Two good questions. We've seen two 2A cases this terms relisted several time only to have cert declined with Justices Scalia and Thomas issuing a dissent of the denial decision. Much of the 'common wisdom' thinks that this is what's happening with this case - it gets relisted so that the dissenting justices have an opportunity to write their dissent. Sadly, that's a very strong possibility.

Your second question would be a 'GVR':
G: means grant of certiorari. Which means that they took the case.
V: Vacate. Means the lower court case is vacated, as if it didn't exist anymore.
R: remand, meaning the lower court is being directed to rewrite it's ruling, basically a direction to the lower court to reverse it's own decision.

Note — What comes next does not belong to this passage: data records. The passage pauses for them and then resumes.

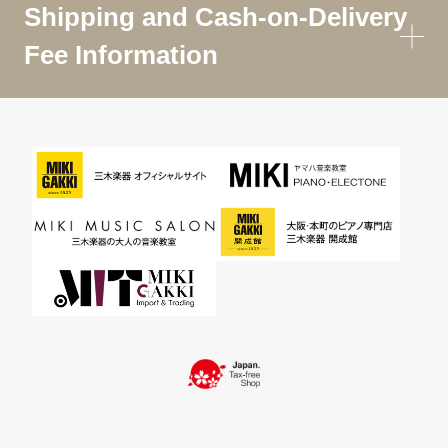
Shipping and Cash-on-Delivery
Fee Information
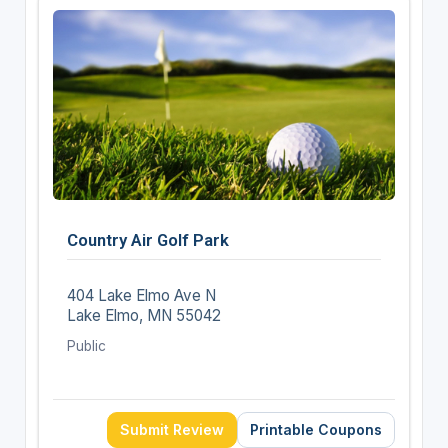
Country Air Golf Park
404 Lake Elmo Ave N
Lake Elmo, MN 55042
Public
Submit Review
Printable Coupons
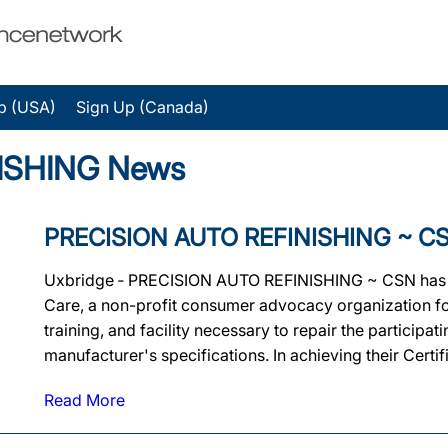
p (USA)
Sign Up (Canada)
ISHING News
PRECISION AUTO REFINISHING ~ CSN E
Uxbridge ‐ PRECISION AUTO REFINISHING ~ CSN has been
Care, a non-profit consumer advocacy organization for
training, and facility necessary to repair the particip
manufacturer's specifications. In achieving their Cer
Read More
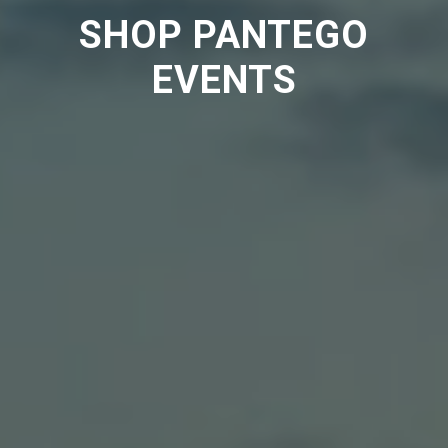
SHOP PANTEGO
EVENTS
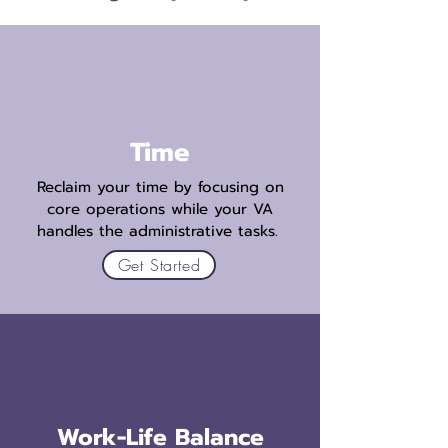
Time
Reclaim your time by focusing on
core operations while your VA
handles the administrative tasks.
Get Started
Work-Life Balance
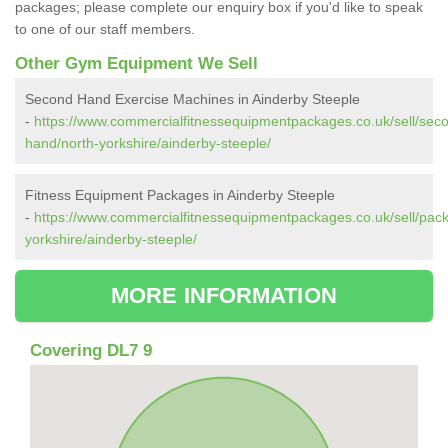
packages; please complete our enquiry box if you'd like to speak
to one of our staff members.
Other Gym Equipment We Sell
Second Hand Exercise Machines in Ainderby Steeple
-
https://www.commercialfitnessequipmentpackages.co.uk/sell/sec
hand/north-yorkshire/ainderby-steeple/
Fitness Equipment Packages in Ainderby Steeple
-
https://www.commercialfitnessequipmentpackages.co.uk/sell/pac
yorkshire/ainderby-steeple/
MORE INFORMATION
Covering DL7 9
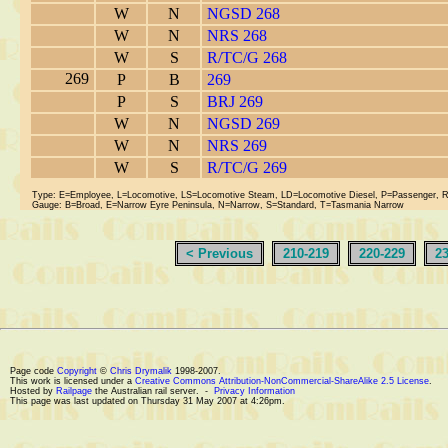
W
N
NGSD 268
W
N
NRS 268
W
S
R/TC/G 268
269
P
B
269
P
S
BRJ 269
W
N
NGSD 269
W
N
NRS 269
W
S
R/TC/G 269
Type: E=Employee, L=Locomotive, LS=Locomotive Steam, LD=Locomotive Diesel, P=Passenger, 
Gauge: B=Broad, E=Narrow Eyre Peninsula, N=Narrow, S=Standard, T=Tasmania Narrow
< Previous
210-219
220-229
2
Page code
Copyright
©
Chris Drymalik
1998-2007.
This work is licensed under a
Creative Commons Attribution-NonCommercial-ShareAlike 2.5 License
.
Hosted by
Railpage
the Australian rail server. -
Privacy Information
This page was last updated on Thursday 31 May 2007 at 4:26pm.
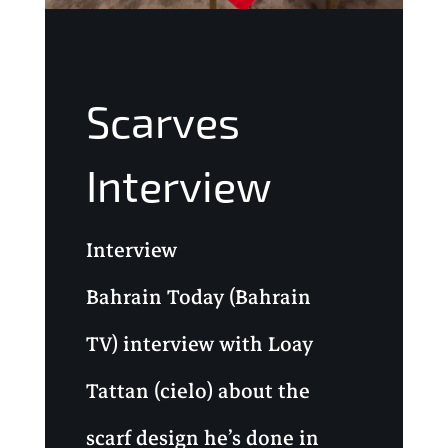
Scarves
Interview
Interview
Bahrain Today (Bahrain
TV) interview with Loay
Tattan (cielo) about the
scarf design he’s done in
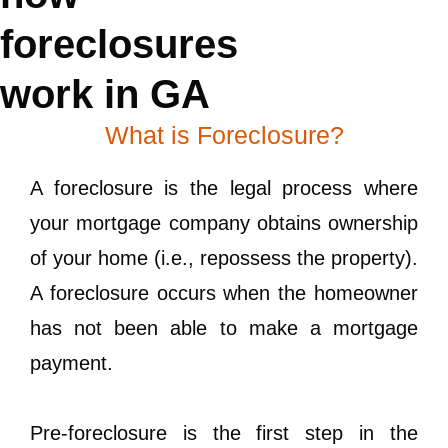
foreclosures
work in GA
What is Foreclosure?
A foreclosure is the legal process where
your mortgage company obtains ownership
of your home (i.e., repossess the property).
A foreclosure occurs when the homeowner
has not been able to make a mortgage
payment.
Pre-foreclosure is the first step in the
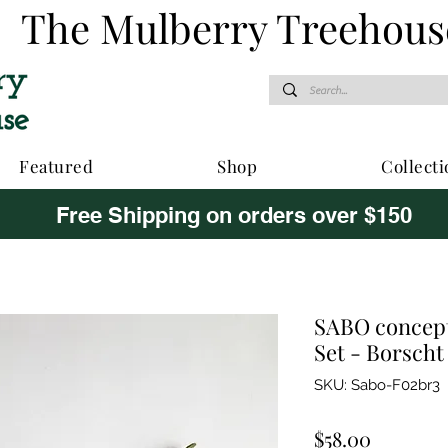
The Mulberry Treehous
Featured
Shop
Collecti
Free Shipping on orders over $150
SABO concept
Set - Borscht
SKU: Sabo-F02br3
Price
$58.00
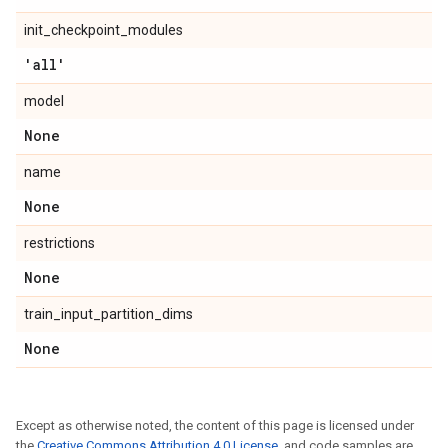
init_checkpoint_modules
'all'
model
None
name
None
restrictions
None
train_input_partition_dims
None
Except as otherwise noted, the content of this page is licensed under
the
Creative Commons Attribution 4.0 License
, and code samples are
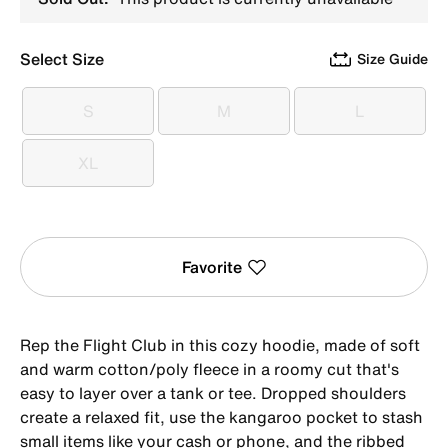
Select Size
Size Guide
S
M
L
S
M
L
XL
XL
Favorite
Rep the Flight Club in this cozy hoodie, made of soft
and warm cotton/poly fleece in a roomy cut that's
easy to layer over a tank or tee. Dropped shoulders
create a relaxed fit, use the kangaroo pocket to stash
small items like your cash or phone, and the ribbed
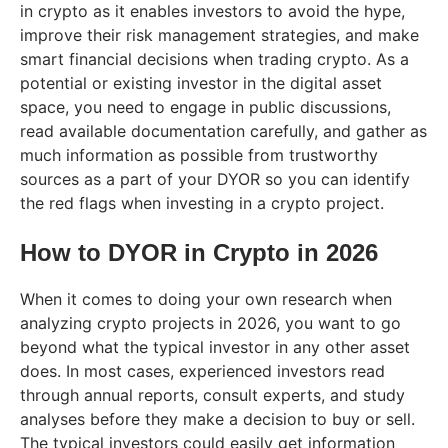
in crypto as it enables investors to avoid the hype,
improve their risk management strategies, and make
smart financial decisions when trading crypto. As a
potential or existing investor in the digital asset
space, you need to engage in public discussions,
read available documentation carefully, and gather as
much information as possible from trustworthy
sources as a part of your DYOR so you can identify
the red flags when investing in a crypto project.
How to DYOR in Crypto in 202
6
When it comes to doing your own research when
analyzing crypto projects in 2026, you want to go
beyond what the typical investor in any other asset
does. In most cases, experienced investors read
through annual reports, consult experts, and study
analyses before they make a decision to buy or sell.
The typical investors could easily get information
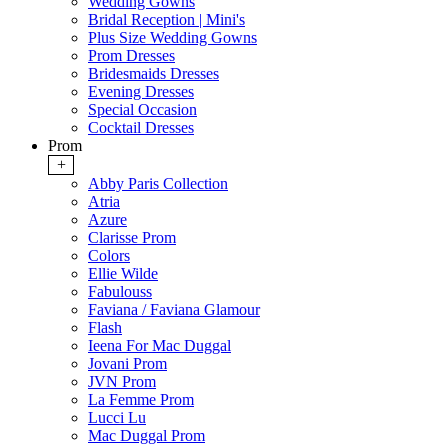
Wedding Gowns
Bridal Reception | Mini's
Plus Size Wedding Gowns
Prom Dresses
Bridesmaids Dresses
Evening Dresses
Special Occasion
Cocktail Dresses
Prom
+
Abby Paris Collection
Atria
Azure
Clarisse Prom
Colors
Ellie Wilde
Fabulouss
Faviana / Faviana Glamour
Flash
Ieena For Mac Duggal
Jovani Prom
JVN Prom
La Femme Prom
Lucci Lu
Mac Duggal Prom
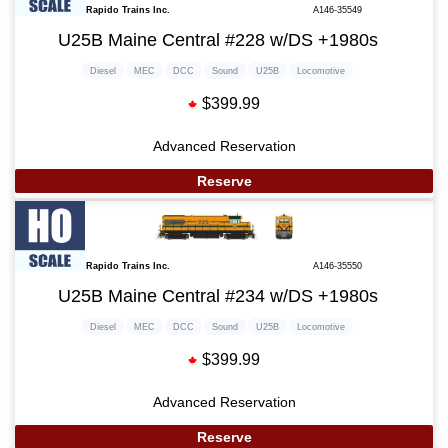
Rapido Trains Inc.
A146-35549
U25B Maine Central #228 w/DS +1980s
Diesel
MEC
DCC
Sound
U25B
Locomotive
$399.99
Advanced Reservation
Reserve
Rapido Trains Inc.
A146-35550
U25B Maine Central #234 w/DS +1980s
Diesel
MEC
DCC
Sound
U25B
Locomotive
$399.99
Advanced Reservation
Reserve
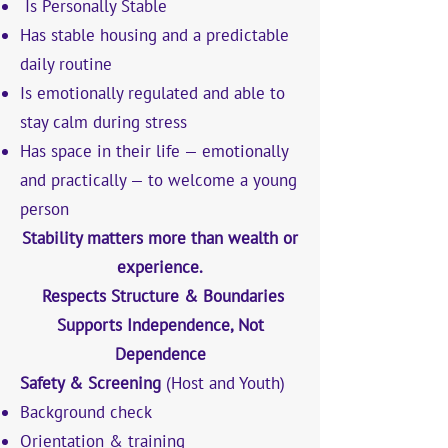
Is Personally Stable
Has stable housing and a predictable
daily routine
Is emotionally regulated and able to
stay calm during stress
Has space in their life — emotionally
and practically — to welcome a young
person
Stability matters more than wealth or
experience.
Respects Structure & Boundaries
Supports Independence, Not
Dependence
Safety & Screening
(Host and Youth)
Background check
Orientation & training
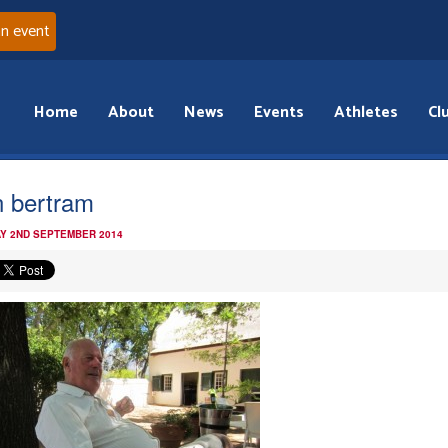
an event
Home
About
News
Events
Athletes
Cl
n bertram
Y 2ND SEPTEMBER 2014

In the case of Loadholt v. MA, SCOTUS only issued this:
10-5211 LOADHOLT, JASON V. MASSACHUSETTS
The motion of petitioner for leave to proceed in forma pauperis and the petition for a writ of certiorari are granted.

The judgment is vacated, and the case is remanded to the Supreme Judicial Court of Massachusetts for further consideration in light of McDonald v. Chicago, 561 U.S. ___ (2010).
Basically the Supreme Court said "The Second Amendment applies to the states, do it again".


Because the SJC's Caetano decision flew in the face of Heller, some folks really hoped for a GVR here. I think that's unlikely.